Simplifying Mortgages.

by Jared Hamann

Buying a home is often the most expensive purchase of one’s life. It signifies a commitment to an area and for a lot of people, it is coupled with another major life event like marriage or kids. Simply put, buying a house is huge deal.

So, let me tell you a bit about what banks look for when it comes to a mortgage loan and how mortgage rates are determined. Thankfully, I had Shane Wecker, president at Guardian Savings Bank in Granite City, help contribute to this piece as well.


First things first: Consumer tips

When you are applying for a loan with a bank, there are several things to consider; everyone – regardless of their experience with banking – knows to look for interest rates. While it is important and easy to find from a bank, that is not the only thing to look for. Closing fees and loan fees are common financial considerations that Wecker sees consumers overlook because they’re too focused on the interest rate. A high closing fee can be costly compared to an extra basis point on a loan.

Wecker encourages people to consider nonfinancial variables as well, things like responsiveness from the mortgage lender, the timeliness of the lender to process the mortgage, and the ability of the lender to educate you on the process itself. 

At the end of the day, this is your loan and you don’t need to be reminded on how big of a deal this is. So, ask a lot of questions all the way through the process, and make sure your lender is willing to explain things with you; it’s just as important as the financial considerations are.

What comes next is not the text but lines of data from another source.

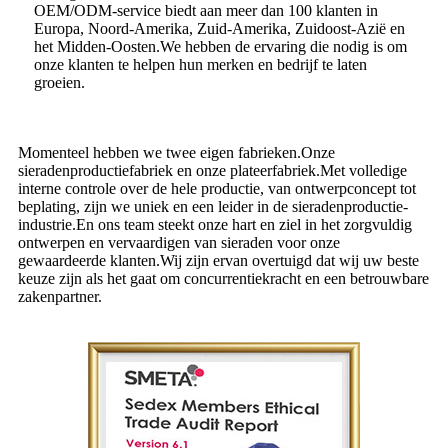
OEM/ODM-service biedt aan meer dan 100 klanten in
Europa, Noord-Amerika, Zuid-Amerika, Zuidoost-Azië en
het Midden-Oosten.We hebben de ervaring die nodig is om
onze klanten te helpen hun merken en bedrijf te laten
groeien.
Momenteel hebben we twee eigen fabrieken.Onze
sieradenproductiefabriek en onze plateerfabriek.Met volledige
interne controle over de hele productie, van ontwerpconcept tot
beplating, zijn we uniek en een leider in de sieradenproductie-
industrie.En ons team steekt onze hart en ziel in het zorgvuldig
ontwerpen en vervaardigen van sieraden voor onze
gewaardeerde klanten.Wij zijn ervan overtuigd dat wij uw beste
keuze zijn als het gaat om concurrentiekracht en een betrouwbare
zakenpartner.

What do banks look for from YOU when applying for a mortgage loan?

A bank will look at a lot of things: your debt-to-income ratio (DTI), credit score, the loan-to-value of the property, how much are you putting down, and of course, how much cash do you have. Cash isn’t just about what do you have sitting in your checking or savings account. Banks will also look at what you have in a general brokerage account, IRA’s, and even what you have in a 401k account.

A big thing that banks consider – and you should too if you are buying a house – is the down payment of the applicant. 

A good down payment, which lenders suggest is 20%, will lower the lending risk and improve your chances of being approved. A big down payment doesn’t just benefit the banks, it helps consumers as well – a bigger down payment can lower your monthly payments on the loan and avoid PMI costs.


How are mortgage rates determined?

Traditional 30-year fixed rate mortgages are closely correlated with the 10-year Treasury notes; when the rate of the note goes up or down, the mortgage rate tends to do the same. Other factors that affect the mortgage rates are housing starts (supply & demand), inflation rates, and some other secondary market influences that would just lead to a deeper and more complex conversation. There isn’t an exact formula to pinpoint mortgage rates, but from the listed variables above, you can start to paint a broad picture.

Wecker mentions that individual banks can look at competitor’s rates and terms, so a lot of banks in an area might have the same or really similar rates (which is why paying attention to the closing and loan fees can be important).


To sum it up

• Take care of your financial well-being if you have a goal of purchasing a house in the future, don’t overthink it, just be smart and start saving early.

• Rates are important, but so are fees. So, shop around and compare.

• Make sure your lender can take the time to answer your questions and meet your needs.

• As a little pro tip, sometimes local banks and lenders can have better rates, don’t be afraid to give the little guys a chance.